The FDA already regulates cosmetics, and has for many years. In fact, under the FDA’s regulatory structure, cosmetics have become among the safest types of products manufactured and sold in the nation. In 2008, the House Energy & Commerce Committee circulated a draft of the FDA Globalization Act of 2008. After some revision, it was introduced last year as the FDA Globalization Act of 2009. If passed, it will completely overhaul the cosmetics laws that I have to follow.
Why burden small Colorado businesses with a requirement to comply with new federal laws and new states laws, particularly when the goals of both lawmaking bodies are exactly the same – to promote safe cosmetics? Rather than impose potentially conflicting laws of its own, and open the floodgates for a patchwork quilt of state laws that will make it impossible to sell cosmetics to consumers in the state of Colorado, you should work with federal lawmakers to implement new federal laws that would accomplish the same goals in a more efficient and cost effective manner.
• HB 10-1248 is vague and confusing.
HB 10-1248 seeks to impose new legal liability on cosmetics companies based on the idea that if a single one of thousands of agencies or “formally organized programs or groups recognized as authoritative” concludes that a substance “causes cancer or reproductive toxicity,” my company can be sued and damages can be recovered, even if no damage occurs. There are several problems here.
(1) Who is going to determine what “formally organized programs” qualify to submit data? What kind of studies do they have to submit? How will we know that we can rely on the data as scientifically sound and unbiased?
(2) Who defines “cancer” and “reproductive toxicity?” How much evidence of either is required to invoke the statute?
(3) How can we remove any and everything that’s potentially “toxic” from a product? Certain types of natural alcohols are used in perfumes, yet they are also toxic if not used properly. Coffee is used in cosmetics, yet it is toxic in large and inappropriate quantities.

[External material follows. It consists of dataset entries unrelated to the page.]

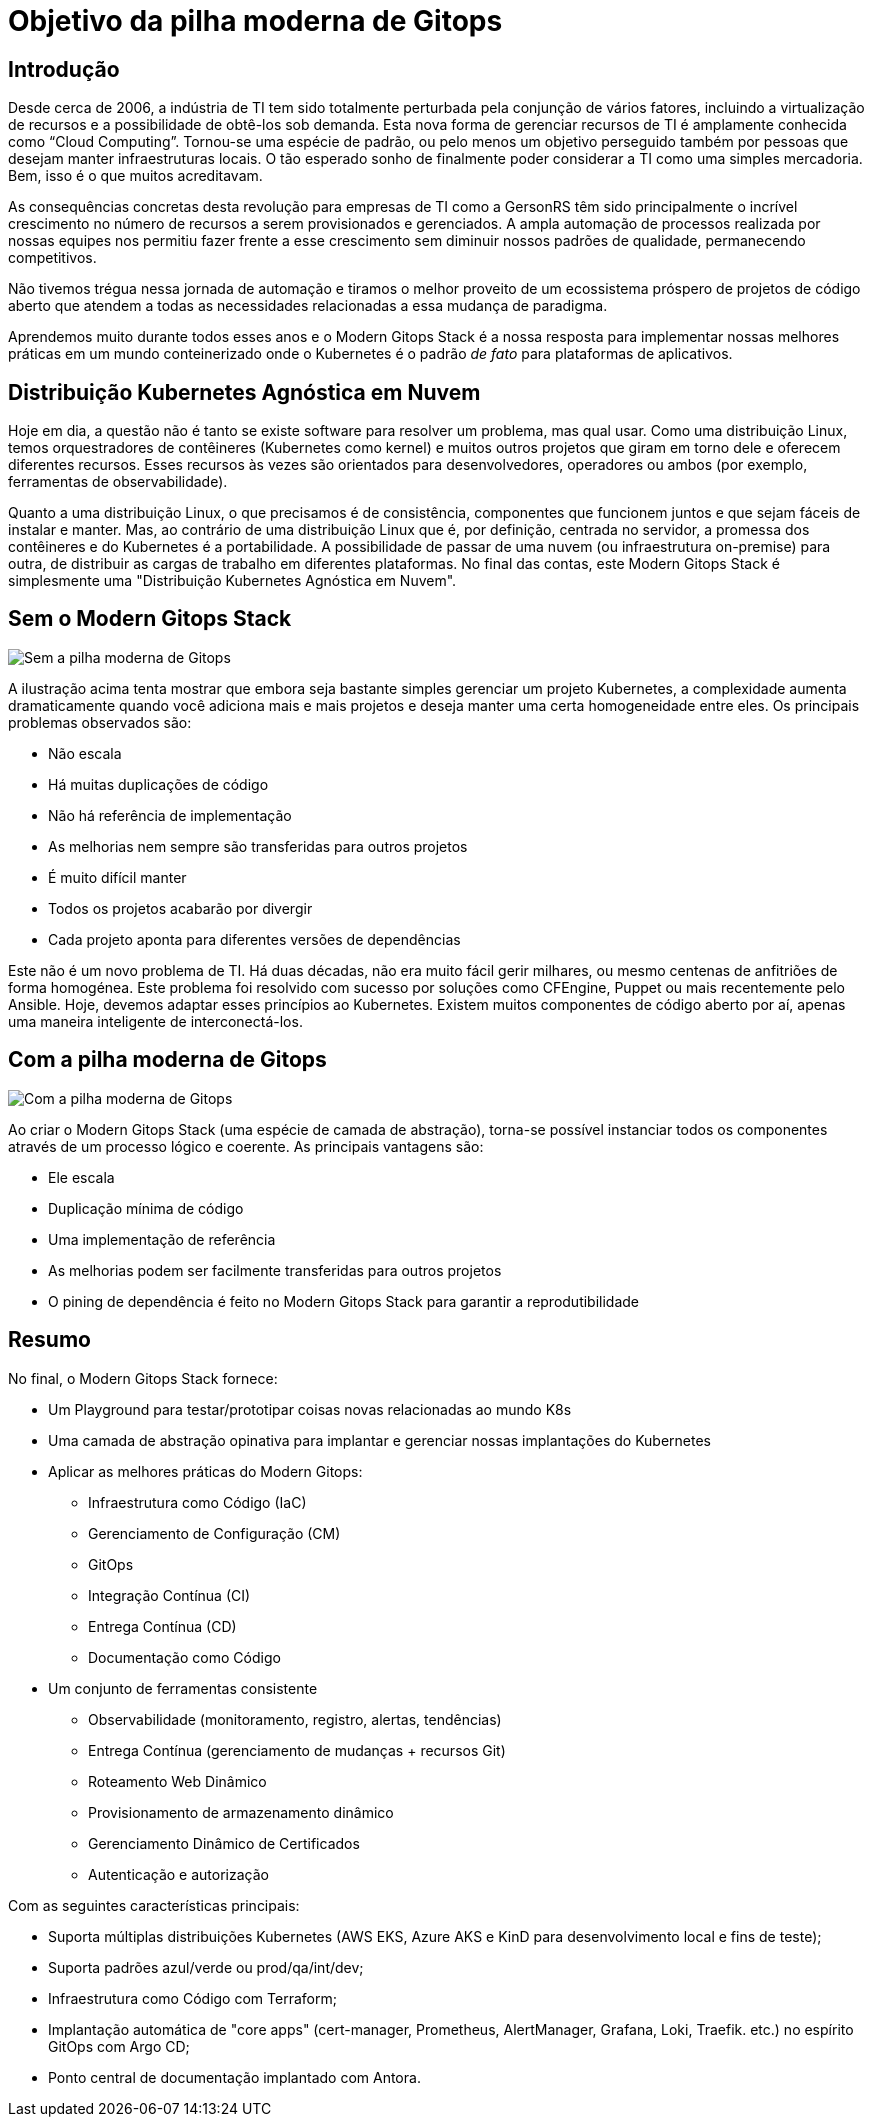 = Objetivo da pilha moderna de Gitops

== Introdução

Desde cerca de 2006, a indústria de TI tem sido totalmente perturbada pela conjunção de vários fatores, incluindo a virtualização de recursos e a possibilidade de obtê-los sob demanda. Esta nova forma de gerenciar recursos de TI é amplamente conhecida como “Cloud Computing”. Tornou-se uma espécie de padrão, ou pelo menos um objetivo perseguido também por pessoas que desejam manter infraestruturas locais. O tão esperado sonho de finalmente poder considerar a TI como uma simples mercadoria. Bem, isso é o que muitos acreditavam.

As consequências concretas desta revolução para empresas de TI como a GersonRS têm sido principalmente o incrível crescimento no número de recursos a serem provisionados e gerenciados. A ampla automação de processos realizada por nossas equipes nos permitiu fazer frente a esse crescimento sem diminuir nossos padrões de qualidade, permanecendo competitivos.

Não tivemos trégua nessa jornada de automação e tiramos o melhor proveito de um ecossistema próspero de projetos de código aberto que atendem a todas as necessidades relacionadas a essa mudança de paradigma.

Aprendemos muito durante todos esses anos e o Modern Gitops Stack é a nossa resposta para implementar nossas melhores práticas em um mundo conteinerizado onde o Kubernetes é o padrão _de fato_ para plataformas de aplicativos.

== Distribuição Kubernetes Agnóstica em Nuvem

Hoje em dia, a questão não é tanto se existe software para resolver um problema, mas qual usar. Como uma distribuição Linux, temos orquestradores de contêineres (Kubernetes como kernel) e muitos outros projetos que giram em torno dele e oferecem diferentes recursos. Esses recursos às vezes são orientados para desenvolvedores, operadores ou ambos (por exemplo, ferramentas de observabilidade).

Quanto a uma distribuição Linux, o que precisamos é de consistência, componentes que funcionem juntos e que sejam fáceis de instalar e manter. Mas, ao contrário de uma distribuição Linux que é, por definição, centrada no servidor, a promessa dos contêineres e do Kubernetes é a portabilidade. A possibilidade de passar de uma nuvem (ou infraestrutura on-premise) para outra, de distribuir as cargas de trabalho em diferentes plataformas. No final das contas, este Modern Gitops Stack é simplesmente uma "Distribuição Kubernetes Agnóstica em Nuvem".

== Sem o Modern Gitops Stack

image::explanations/without_modern-gitops-stack.png[Sem a pilha moderna de Gitops]

A ilustração acima tenta mostrar que embora seja bastante simples gerenciar um projeto Kubernetes, a complexidade aumenta dramaticamente quando você adiciona mais e mais projetos e deseja manter uma certa homogeneidade entre eles. Os principais problemas observados são:

* Não escala
* Há muitas duplicações de código
* Não há referência de implementação
* As melhorias nem sempre são transferidas para outros projetos
* É muito difícil manter
* Todos os projetos acabarão por divergir
* Cada projeto aponta para diferentes versões de dependências

Este não é um novo problema de TI. Há duas décadas, não era muito fácil gerir milhares, ou mesmo centenas de anfitriões de forma homogénea. Este problema foi resolvido com sucesso por soluções como CFEngine, Puppet ou mais recentemente pelo Ansible. Hoje, devemos adaptar esses princípios ao Kubernetes. Existem muitos componentes de código aberto por aí, apenas uma maneira inteligente de interconectá-los.

== Com a pilha moderna de Gitops

image::explanations/with_modern-gitops-stack-2.png[Com a pilha moderna de Gitops]

Ao criar o Modern Gitops Stack (uma espécie de camada de abstração), torna-se possível instanciar todos os componentes através de um processo lógico e coerente. As principais vantagens são:

* Ele escala
* Duplicação mínima de código
* Uma implementação de referência
* As melhorias podem ser facilmente transferidas para outros projetos
* O pining de dependência é feito no Modern Gitops Stack para garantir a reprodutibilidade

== Resumo

No final, o Modern Gitops Stack fornece:

* Um Playground para testar/prototipar coisas novas relacionadas ao mundo K8s
* Uma camada de abstração opinativa para implantar e gerenciar nossas implantações do Kubernetes
* Aplicar as melhores práticas do Modern Gitops:
** Infraestrutura como Código (IaC)
** Gerenciamento de Configuração (CM)
** GitOps
** Integração Contínua (CI)
** Entrega Contínua (CD)
** Documentação como Código
* Um conjunto de ferramentas consistente
** Observabilidade (monitoramento, registro, alertas, tendências)
** Entrega Contínua (gerenciamento de mudanças + recursos Git)
** Roteamento Web Dinâmico
** Provisionamento de armazenamento dinâmico
** Gerenciamento Dinâmico de Certificados
** Autenticação e autorização

Com as seguintes características principais:

* Suporta múltiplas distribuições Kubernetes (AWS EKS, Azure AKS e KinD para desenvolvimento local e fins de teste);
* Suporta padrões azul/verde ou prod/qa/int/dev;
* Infraestrutura como Código com Terraform;
* Implantação automática de "core apps" (cert-manager, Prometheus, AlertManager, Grafana, Loki, Traefik. etc.) no espírito GitOps com Argo CD;
* Ponto central de documentação implantado com Antora.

Even water can be deadly and toxic, and it also contains several substances which if used inappropriately, can cause injury. The very air we breathe can kill us! Is this bill designed to create a bubble around Colorado? That is not a reasonable goal and the bill is raises multiple issues along these lines because it is vague and confusing.

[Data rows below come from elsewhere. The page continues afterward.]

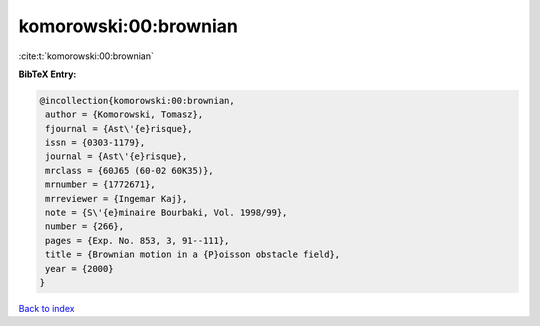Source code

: komorowski:00:brownian
======================

:cite:t:`komorowski:00:brownian`

**BibTeX Entry:**

.. code-block:: bibtex

   @incollection{komorowski:00:brownian,
    author = {Komorowski, Tomasz},
    fjournal = {Ast\'{e}risque},
    issn = {0303-1179},
    journal = {Ast\'{e}risque},
    mrclass = {60J65 (60-02 60K35)},
    mrnumber = {1772671},
    mrreviewer = {Ingemar Kaj},
    note = {S\'{e}minaire Bourbaki, Vol. 1998/99},
    number = {266},
    pages = {Exp. No. 853, 3, 91--111},
    title = {Brownian motion in a {P}oisson obstacle field},
    year = {2000}
   }

`Back to index <../By-Cite-Keys.html>`_
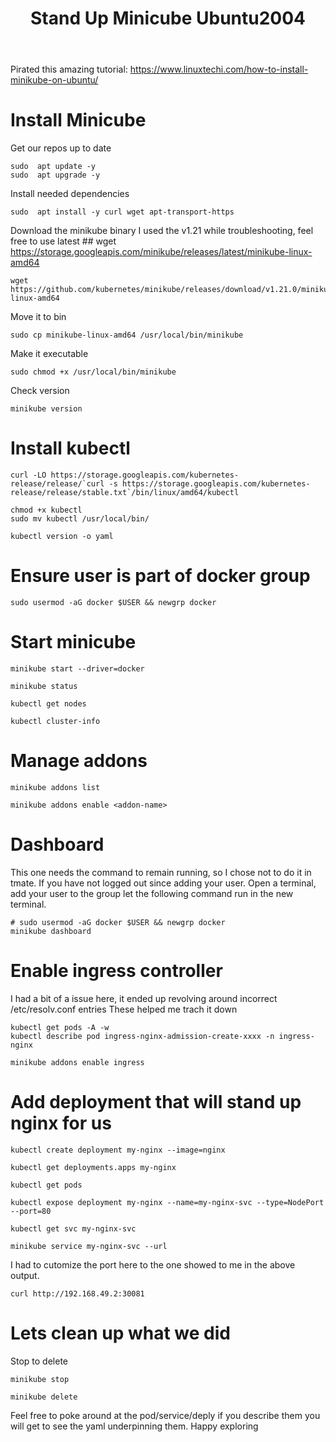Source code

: #+TITLE: Stand Up Minicube Ubuntu2004
Pirated this amazing tutorial:
https://www.linuxtechi.com/how-to-install-minikube-on-ubuntu/
* Install Minicube
Get our repos up to date
   #+begin_src tmux :session S1
sudo  apt update -y
sudo  apt upgrade -y
   #+end_src
Install needed dependencies
   #+begin_src tmux :session S1
sudo  apt install -y curl wget apt-transport-https
   #+end_src
Download the minikube binary
I used the v1.21 while troubleshooting, feel free to use latest
## wget https://storage.googleapis.com/minikube/releases/latest/minikube-linux-amd64
   #+begin_src tmux :session S1
wget https://github.com/kubernetes/minikube/releases/download/v1.21.0/minikube-linux-amd64
   #+end_src
Move it to bin
   #+begin_src tmux :session S1
sudo cp minikube-linux-amd64 /usr/local/bin/minikube
   #+end_src
Make it executable
   #+BEGIN_src tmux :session S1
sudo chmod +x /usr/local/bin/minikube
   #+end_src
Check version
   #+BEGIN_src tmux :session S1
minikube version
   #+end_src
* Install kubectl
   #+BEGIN_src tmux :session S1
curl -LO https://storage.googleapis.com/kubernetes-release/release/`curl -s https://storage.googleapis.com/kubernetes-release/release/stable.txt`/bin/linux/amd64/kubectl
   #+end_src
   #+BEGIN_src tmux :session S1
chmod +x kubectl
sudo mv kubectl /usr/local/bin/
   #+end_src
   #+BEGIN_src tmux :session S1
kubectl version -o yaml
   #+end_src
* Ensure user is part of docker group
   #+BEGIN_src tmux :session S1
sudo usermod -aG docker $USER && newgrp docker
   #+end_src
* Start minicube
   #+BEGIN_src tmux :session S1
minikube start --driver=docker
   #+end_src
   #+BEGIN_src tmux :session S1
minikube status
   #+end_src
   #+BEGIN_src tmux :session S1
kubectl get nodes
   #+end_src
   #+BEGIN_src tmux :session S1
kubectl cluster-info
   #+end_src
* Manage addons
   #+BEGIN_src tmux :session S1
minikube addons list
   #+end_src
   #+BEGIN_src tmux :session S1
minikube addons enable <addon-name>
   #+end_src
* Dashboard
This one needs the command to remain running, so I chose not to do it in tmate.
If you have not logged out since adding your user.
Open a terminal, add your user to the group let the following command run in the new terminal.
   #+BEGIN_src tmux :session S2
# sudo usermod -aG docker $USER && newgrp docker
minikube dashboard
   #+end_src
* Enable ingress controller
I had a bit of a issue here, it ended up revolving around incorrect /etc/resolv.conf entries
These helped me trach it down
#+BEGIN_EXAMPLE
kubectl get pods -A -w
kubectl describe pod ingress-nginx-admission-create-xxxx -n ingress-nginx
#+END_EXAMPLE

   #+BEGIN_src tmux :session S1
minikube addons enable ingress
   #+end_src
* Add deployment that will stand up nginx for us
   #+BEGIN_src tmux :session S1
kubectl create deployment my-nginx --image=nginx
   #+end_src
   #+BEGIN_src tmux :session S1
kubectl get deployments.apps my-nginx
   #+end_src
   #+BEGIN_src tmux :session S1
kubectl get pods
   #+end_src
   #+BEGIN_src tmux :session S1
kubectl expose deployment my-nginx --name=my-nginx-svc --type=NodePort --port=80
   #+end_src
   #+BEGIN_src tmux :session S1
kubectl get svc my-nginx-svc
   #+end_src
   #+BEGIN_src tmux :session S1
minikube service my-nginx-svc --url
   #+end_src
I had to cutomize the port here to the one showed to me in the above output.
   #+BEGIN_src tmux :session S1
curl http://192.168.49.2:30081
   #+end_src


* Lets clean up what we did
   Stop to delete
   #+BEGIN_src tmux :session S1
minikube stop
   #+end_src
   #+BEGIN_src tmux :session S1
minikube delete
   #+end_src

   Feel free to poke around at the pod/service/deply if you describe them you will get to see the yaml underpinning them.
   Happy exploring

I do not see where this bill is drawing on best manufacturing processes or evidence-based scientific documentation. Rather, it is drawing on anecdotal opinions. Since the law does not allow me to claim consumer benefit from my product based on anecdotal opinion, I am puzzled as to why Colorado would consider banning ingredients or products based on anecdotal opinion.
In summary, HB-1248 would needlessly burden my business without producing any corresponding benefit for Colorado consumers It is “do nothing; feel-good” legislation that will punish me for working hard to provide for myself and my family during this nation’s, and Colorado’s, worse economic period is decades.
I hope that Colorado will reconsider this confusing, burdensome and anti-small Colorado business law. Thank you for the opportunity to share my views.